Item 1. Security and Issuer
This Amendment No. 3 (this "Amendment") amends and supplements the Amendment No. 2 to Schedule 13D filed on November 28, 2016 by the Patriot Financial Group relating to the common stock, no par value per share (the "Common Stock"), of Heritage Commerce Corp, a California corporation (the "Company" or the "Issuer"), whose principal executive offices are located at 105 Almaden Boulevard, San Jose, California 95113.
Except as otherwise specified in this Amendment, all previous Items are unchanged. Capitalized terms used but not defined in this Amendment have the respective meanings set forth in the Schedule 13D.

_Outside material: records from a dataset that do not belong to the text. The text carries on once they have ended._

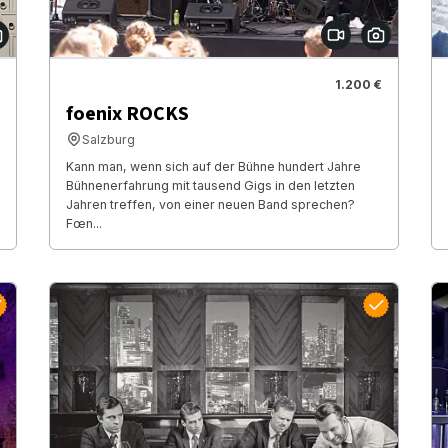
1.200 €
foenix ROCKS
Salzburg
Kann man, wenn sich auf der Bühne hundert Jahre
Bühnenerfahrung mit tausend Gigs in den letzten
Jahren treffen, von einer neuen Band sprechen?
Fœn...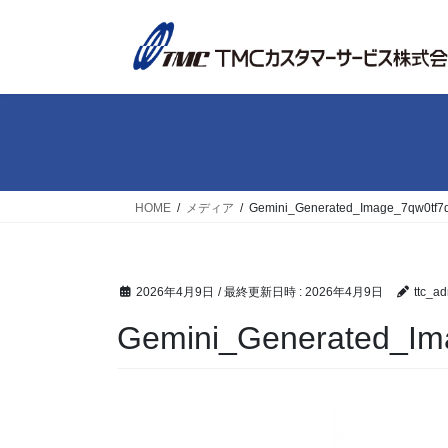
コ
ナ
ン
ビ
テ
ゲ
ン
ー
ツ
シ
へ
ョ
ス
ン
キ
に
ッ
移
HOME
メディア
Gemini_Generated_Image_7qw0tf7
プ
動
2026年4月9日
/ 最終更新日時 :
2026年4月9日
ttc_a
Gemini_Generated_Im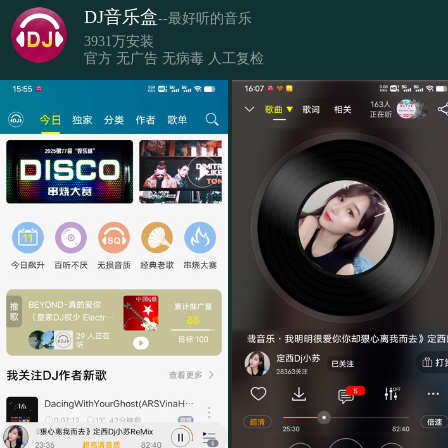
DJ音乐盒
--最好听的音乐
3931万安装
官方 无广告 无病毒 人工复检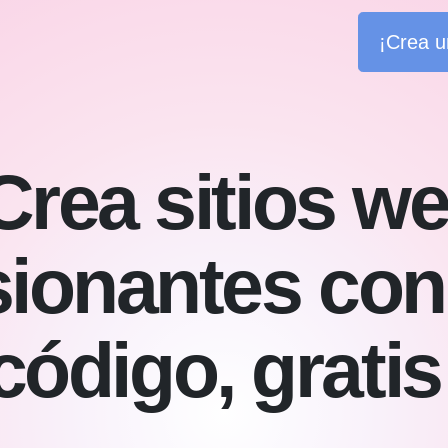
¡Crea u
Crea sitios w
ionantes con 
código, gratis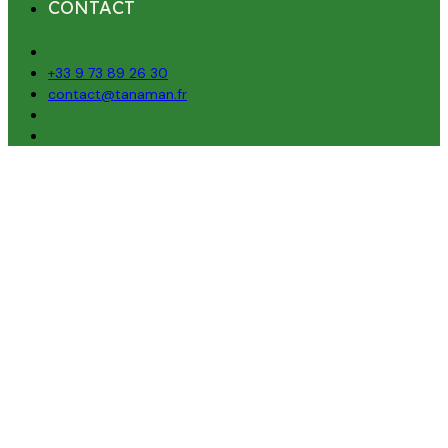
CONTACT
+33 9 73 89 26 30
contact@tanaman.fr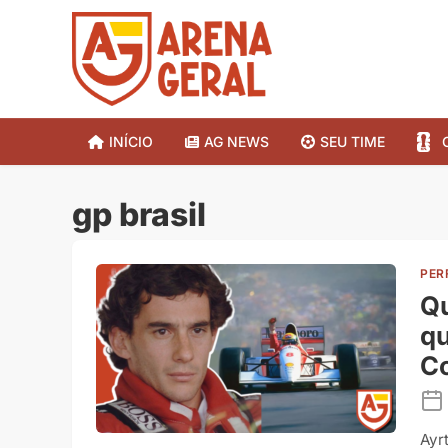
INÍCIO
AG NEWS
SEU TIME
gp brasil
PER
Qu
qu
C
Ayr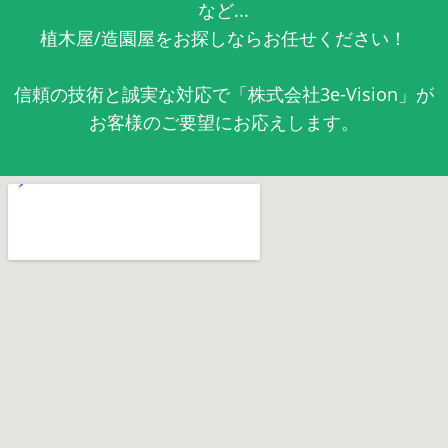
など...
植木屋/造園屋をお探しならお任せください！
信頼の技術と誠実な対応で「株式会社3e-Vision」が
お客様のご要望にお応えします。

Item 4. Purpose of Transaction
Item 4 of the Schedule 13D is hereby amended and supplemented as follows:
On November 30, 2016, Patriot Financial Partners, L.P. ("Patriot Financial") and Patriot Financial Partners Parallel, L.P. ("Patriot Parallel" and collectively, the "Funds") sold 500,000 shares of Common Stock at a weighted average price of $12.22 per share and on December 1, 2016, the Funds sold 2,833,502 shares of Common Stock at a weighted price of $12.2501 per share. The sales were completed through open market, broker assisted transactions.
The Funds entered into the transaction described above in the ordinary course of business because of their belief that such transaction was in the Funds' best interests in accordance with their investment strategy, market conditions and other relevant factors.
Other than as described in this Item 4, none of the Reporting Persons has any plans or proposals that relate to or would result in any of the transactions described in subparagraphs (a) through (j) of Item 4 of Schedule 13D.
Item 5. | Interest in Securities of the Issuer |
Item 5 of the Schedule 13D is hereby amended and restated as follows;
The percentages used in this Amendment No. 3 to Schedule 13D are based upon 37,926,537 shares of Common Stock of the Company outstanding as of October 27, 2016, as reported in the Company's Quarterly Report on Form 10-Q for the quarter ended September 30, 2016.
(a) - (b) Patriot Financial Partners, L.P. possesses shared voting and dispositive power and beneficially owns 3,157 shares of restricted Common Stock previously granted to Mr. Wycoff as a director of the Company, or 0.0%, of the outstanding Common Stock.
Patriot Financial Partners Parallel, L.P. possesses shared voting and dispositive power and beneficially owns 545 shares of restricted Common Stock previously granted to Mr. Wycoff as a director of the Company, or 0.0%, of the outstanding Common Stock.
Because (i) Messrs. Wycoff, Lubert and Lynch serve as general partners of the Funds and Patriot GP and as members of Patriot LLC, (ii) Patriot LLC serves as general partner of Patriot GP and (iii) Patriot GP serves as general partner of the Funds, each of Messrs. Wycoff, Lubert and Lynch, Patriot LLC and Patriot GP may be deemed to possess shared voting and dispositive power over the shares of Common Stock held by the Funds or 3,702 shares, or 0.0%, of the outstanding Common Stock. In addition, Mr. Wycoff, a director of the Company, was granted and holds stock options to acquire 16,000 shares of Common Stock at exercise prices of $5.16 for 4,000 shares, $6.39 for 4,000 shares, $6.57 for 4,000 shares and $8.07 for 4,000 shares. Mr. Wycoff is deemed to beneficially own 19,702 shares of Common Stock or 0.1% of the outstanding Common Stock.